• _What needs to be done_:
Transcribe every entry word for word. Skip the pictures.

::: Material for the task

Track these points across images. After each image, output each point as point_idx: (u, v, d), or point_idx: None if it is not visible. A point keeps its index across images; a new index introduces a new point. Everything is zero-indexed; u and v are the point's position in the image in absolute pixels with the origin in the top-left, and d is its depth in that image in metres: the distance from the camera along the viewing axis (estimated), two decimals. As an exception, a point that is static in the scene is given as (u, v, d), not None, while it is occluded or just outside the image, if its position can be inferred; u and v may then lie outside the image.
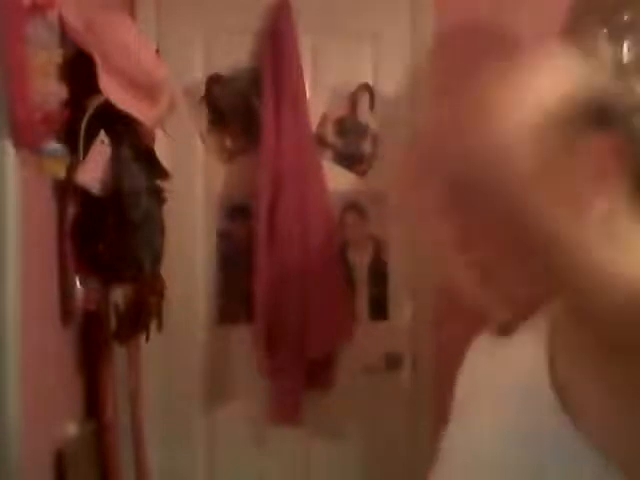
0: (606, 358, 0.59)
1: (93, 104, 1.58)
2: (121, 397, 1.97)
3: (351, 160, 2.35)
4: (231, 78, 2.27)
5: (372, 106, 2.34)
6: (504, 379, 0.72)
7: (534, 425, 0.65)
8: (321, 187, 2.26)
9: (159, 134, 1.87)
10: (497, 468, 0.69)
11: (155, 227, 1.81)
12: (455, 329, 1.75)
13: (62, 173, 1.47)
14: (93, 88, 1.56)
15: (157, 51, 1.98)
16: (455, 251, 0.75)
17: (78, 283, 1.65)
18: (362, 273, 2.35)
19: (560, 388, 0.63)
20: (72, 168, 1.54)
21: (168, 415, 2.30)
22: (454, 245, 0.74)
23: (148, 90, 1.69)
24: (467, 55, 2.17)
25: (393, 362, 2.32)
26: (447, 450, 0.82)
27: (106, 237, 1.67)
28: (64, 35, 1.43)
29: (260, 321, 2.18)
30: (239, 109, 2.27)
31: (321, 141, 2.32)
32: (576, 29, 1.85)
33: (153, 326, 1.94)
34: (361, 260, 2.36)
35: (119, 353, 1.96)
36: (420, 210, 0.76)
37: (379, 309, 2.36)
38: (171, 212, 1.98)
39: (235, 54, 2.27)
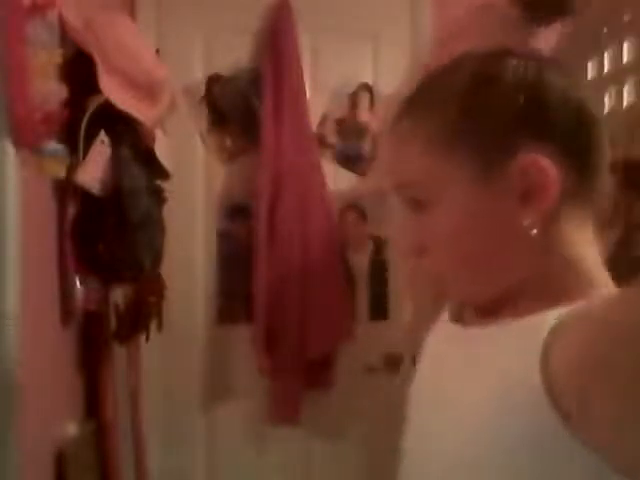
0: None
1: (93, 104, 1.58)
2: (121, 397, 1.97)
3: (351, 160, 2.35)
4: (231, 78, 2.27)
5: (372, 106, 2.34)
6: (481, 377, 0.71)
7: (519, 423, 0.65)
8: (321, 187, 2.26)
9: (159, 134, 1.87)
10: (480, 467, 0.69)
11: (155, 227, 1.81)
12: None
13: (62, 173, 1.46)
14: (93, 88, 1.56)
15: (157, 51, 1.98)
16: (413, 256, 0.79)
17: (78, 283, 1.65)
18: (362, 273, 2.36)
19: (553, 389, 0.63)
20: (72, 168, 1.53)
21: (168, 415, 2.30)
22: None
23: (148, 90, 1.69)
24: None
25: (393, 362, 2.32)
26: (414, 449, 0.82)
27: (106, 237, 1.66)
28: (64, 35, 1.42)
29: (260, 321, 2.18)
30: (239, 109, 2.27)
31: (321, 141, 2.32)
32: (576, 29, 1.85)
33: (153, 326, 1.94)
34: (361, 260, 2.36)
35: (119, 353, 1.96)
36: None
37: (379, 309, 2.36)
38: (171, 212, 1.98)
39: (235, 54, 2.27)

::::::

• _Solution for this problem_:
Track these points across images. After each image, output each point as point_idx: (u, v, d), or point_idx: None if it is not visible. A point keeps its index across images; a new index introduces a new point. Everything is zero-indexed; u and v are the point's position in the image in absolute pixels with the origin in the top-left, and d is its depth in that image in metres: the distance from the camera along the viewing axis (estimated), two decimals. As an exception, a point that is static in the scene is given as (u, v, d), not None, while it is occluded or just outside the image, if its position can be inferred; u and v may then lie outside the image.
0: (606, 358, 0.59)
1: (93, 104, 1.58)
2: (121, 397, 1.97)
3: (351, 160, 2.35)
4: (231, 78, 2.27)
5: (372, 106, 2.34)
6: (504, 379, 0.72)
7: (534, 425, 0.65)
8: (321, 187, 2.26)
9: (159, 134, 1.87)
10: (497, 468, 0.69)
11: (155, 227, 1.81)
12: (455, 329, 1.75)
13: (62, 173, 1.47)
14: (93, 88, 1.56)
15: (157, 51, 1.98)
16: (455, 251, 0.75)
17: (78, 283, 1.65)
18: (362, 273, 2.35)
19: (560, 388, 0.63)
20: (72, 168, 1.54)
21: (168, 415, 2.30)
22: (454, 245, 0.74)
23: (148, 90, 1.69)
24: (467, 55, 2.17)
25: (393, 362, 2.32)
26: (447, 450, 0.82)
27: (106, 237, 1.67)
28: (64, 35, 1.43)
29: (260, 321, 2.18)
30: (239, 109, 2.27)
31: (321, 141, 2.32)
32: (576, 29, 1.85)
33: (153, 326, 1.94)
34: (361, 260, 2.36)
35: (119, 353, 1.96)
36: (420, 210, 0.76)
37: (379, 309, 2.36)
38: (171, 212, 1.98)
39: (235, 54, 2.27)
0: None
1: (93, 104, 1.58)
2: (121, 397, 1.97)
3: (351, 160, 2.35)
4: (231, 78, 2.27)
5: (372, 106, 2.34)
6: (481, 377, 0.71)
7: (519, 423, 0.65)
8: (321, 187, 2.26)
9: (159, 134, 1.87)
10: (480, 467, 0.69)
11: (155, 227, 1.81)
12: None
13: (62, 173, 1.46)
14: (93, 88, 1.56)
15: (157, 51, 1.98)
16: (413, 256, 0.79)
17: (78, 283, 1.65)
18: (362, 273, 2.36)
19: (553, 389, 0.63)
20: (72, 168, 1.53)
21: (168, 415, 2.30)
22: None
23: (148, 90, 1.69)
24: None
25: (393, 362, 2.32)
26: (414, 449, 0.82)
27: (106, 237, 1.66)
28: (64, 35, 1.42)
29: (260, 321, 2.18)
30: (239, 109, 2.27)
31: (321, 141, 2.32)
32: (576, 29, 1.85)
33: (153, 326, 1.94)
34: (361, 260, 2.36)
35: (119, 353, 1.96)
36: None
37: (379, 309, 2.36)
38: (171, 212, 1.98)
39: (235, 54, 2.27)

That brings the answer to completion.